French journalist (1956–2013)

Ghislaine Dupont (/fr/; 13 January 1956 – 2 November 2013) was a French journalist who specialised in African issues.

==Personal history==
She lived as a child some years in Africa. After college, she enrolled in the École supérieure de journalisme de Paris.

==Career==
She began her career by writing in Ouest-France and Témoignage Chrétien. She worked afterwards with free radio stations, including Gilda La Radiopolitaine in Paris. She joined Radio France Belfort then for the first time Radio France Internationale in 1986, before going to Morocco in Tangier for private Radio Méditerranée Internationale. After her final return to RFI in 1990, Dupont worked only about African issues: with UNITA in Angola, in Sierra Leone in the territories handed by the RUF, Djibouti, Ethiopia-Eritrea conflict, Rwanda, Sudan, Algeria and Ivory Coast where she revealed the existence of mass graves in Abidjan. She was active in the Democratic Republic of Congo between 1997 and 2007. Ghislaine Dupont was known as a first class investigator, having editorial rigor and finesse and a very good political analysis. She became in July 2013 editorial advisor at RFI.

===Democratic Republic of Congo===
Ghislaine Dupont began her involvement in the Democratic Republic of Congo (DRC) in 1997. In 2002, she was involved in the creation of Radio Okapi in the DRC. "The Frequency of Peace" was created at the initiative of the Swiss Hirondelle Foundation, an NGO active in supporting the media in crisis situations, with the support of the UN Mission in the DRC (MONUC).
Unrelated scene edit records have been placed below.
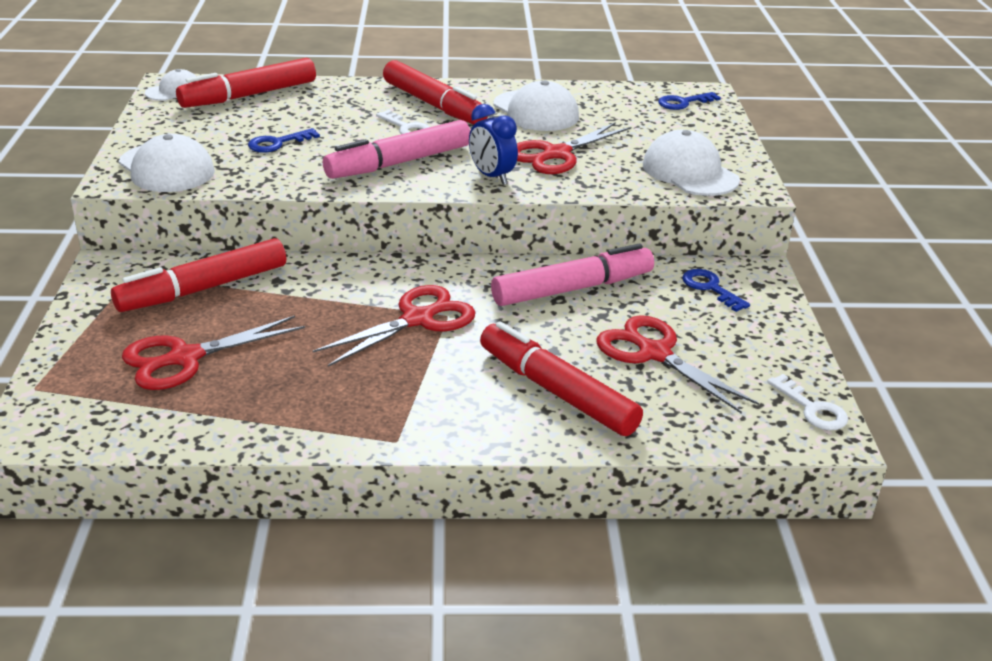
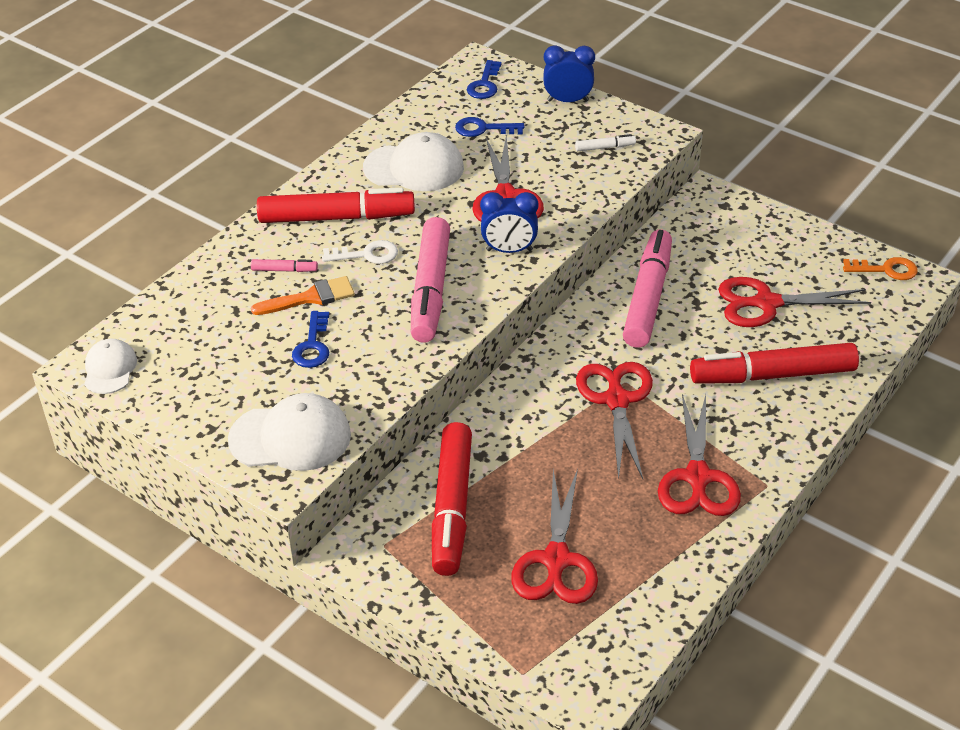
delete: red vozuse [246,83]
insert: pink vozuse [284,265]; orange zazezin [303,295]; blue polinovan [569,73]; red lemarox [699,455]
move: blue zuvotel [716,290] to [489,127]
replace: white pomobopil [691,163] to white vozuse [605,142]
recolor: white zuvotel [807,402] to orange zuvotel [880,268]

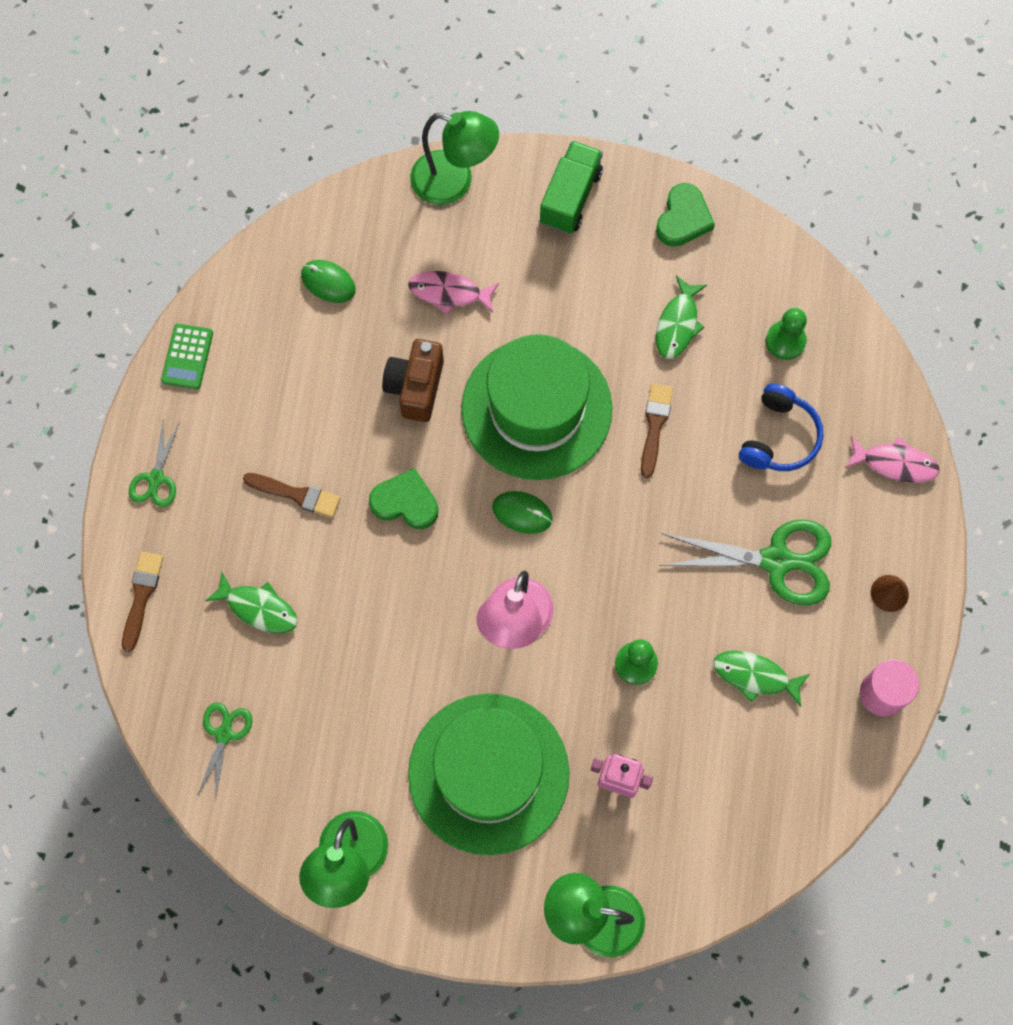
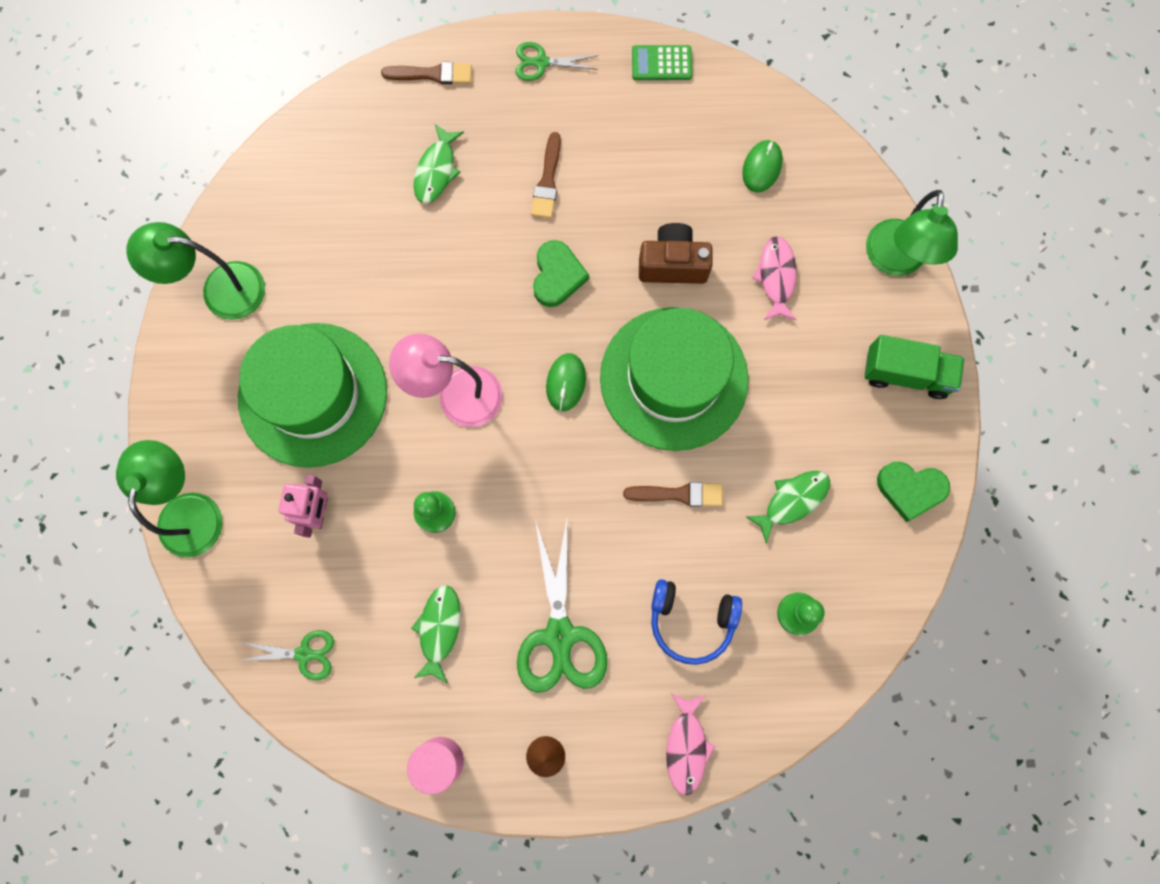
move: green lemarox [224,750] to [286,655]
rotate: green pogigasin [681,317] = [788,507] 135 degrees clockwise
She trained young journalists and Radio Okapi is now at the forefront of the news media of the country.

In 2006, she was expelled by the Kinshasa government of Kabila between the first and second round of the presidential election.

==Death and legacy==
Dupont was killed on 2 November 2013, not far from Kidal in northeastern Mali after being abducted by unidentified assailants. She was with the technician Claude Verlon, who was killed with her.

On 5 November 2013, Dupont and Verlon received posthumous decorations from Ibrahim Boubacar Keita, the president of Mali.
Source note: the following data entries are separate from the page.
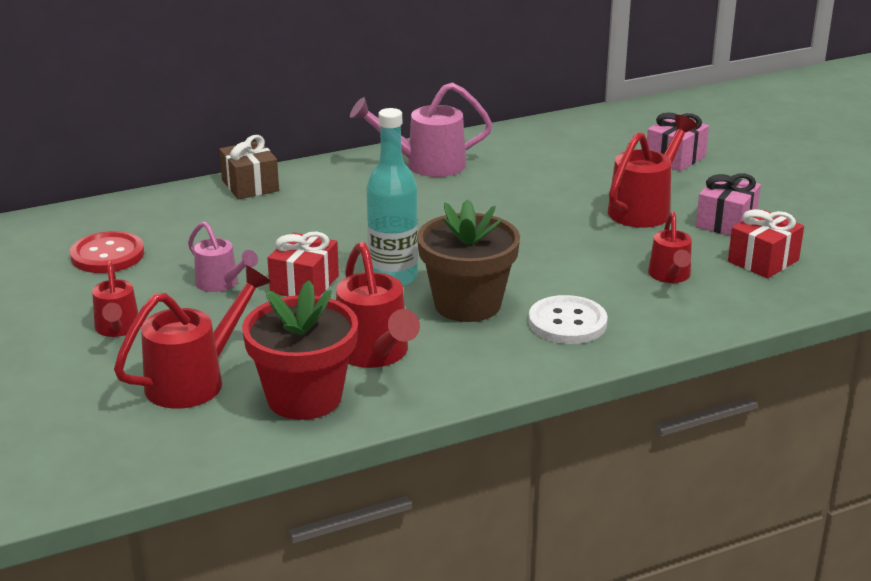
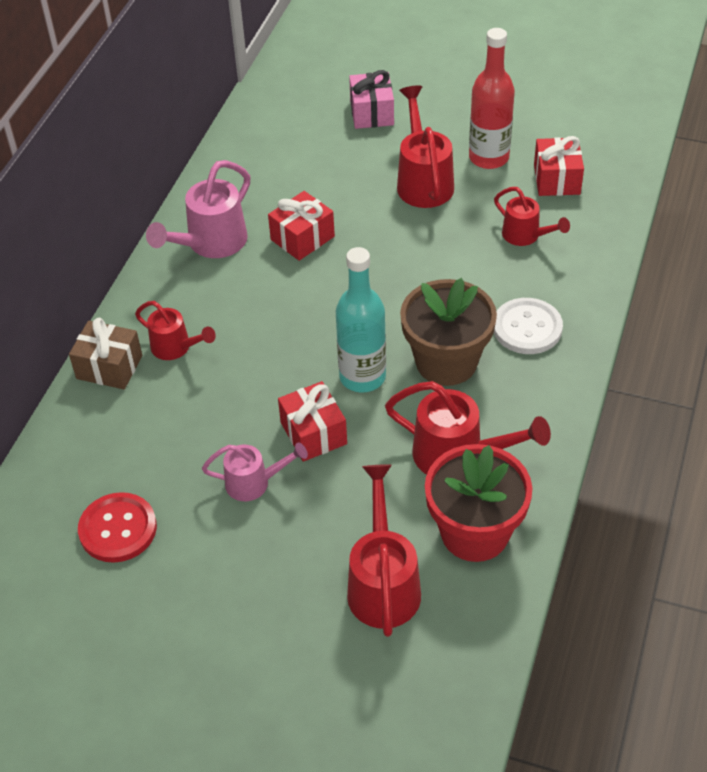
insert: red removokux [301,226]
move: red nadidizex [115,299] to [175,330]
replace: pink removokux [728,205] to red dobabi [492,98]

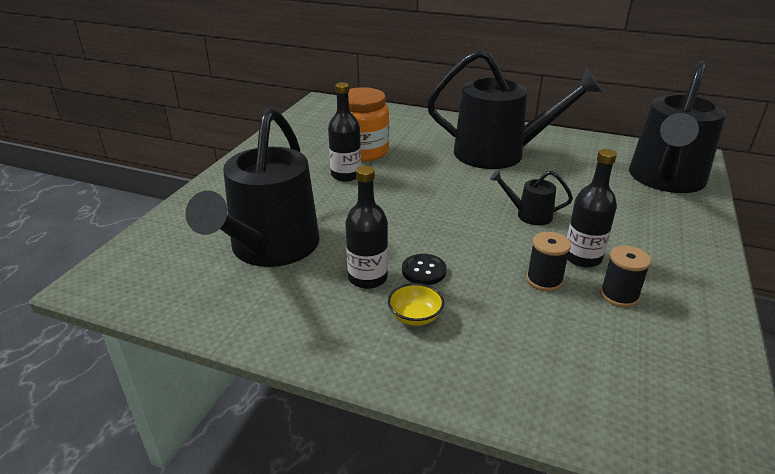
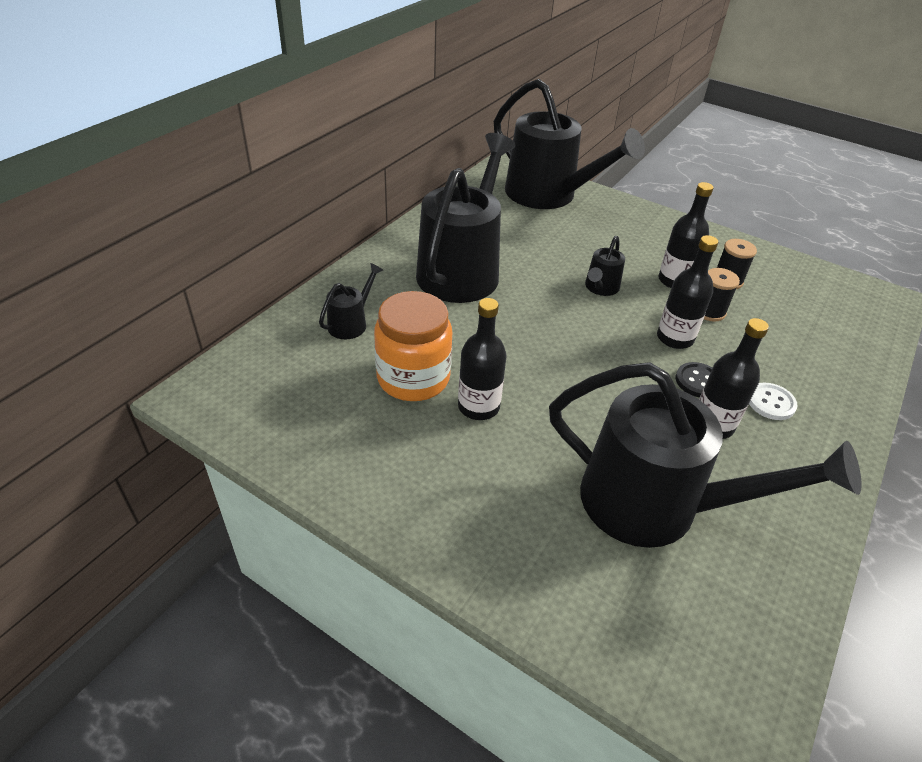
insert: black nadidizex [351,301]; black dobabi [687,292]
replace: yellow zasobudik [416,304] to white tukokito [773,401]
In September 2014, Radio France Internationale announced the Ghislaine Dupont et Claude Verlon scholarships to honor its deceased journalists. The annual award is presented to a journalist under 30 and a technician from Africa, and they will have the opportunity to study in Paris. The award was first presented on 2 November 2014 in Bamako, which is the first anniversary of their death.

In 2015, the United Nations assigned the date of commemoration for the International Day to End Impunity based on the outrage behind the murder of Dupont and Verlon as stated in its official resolution.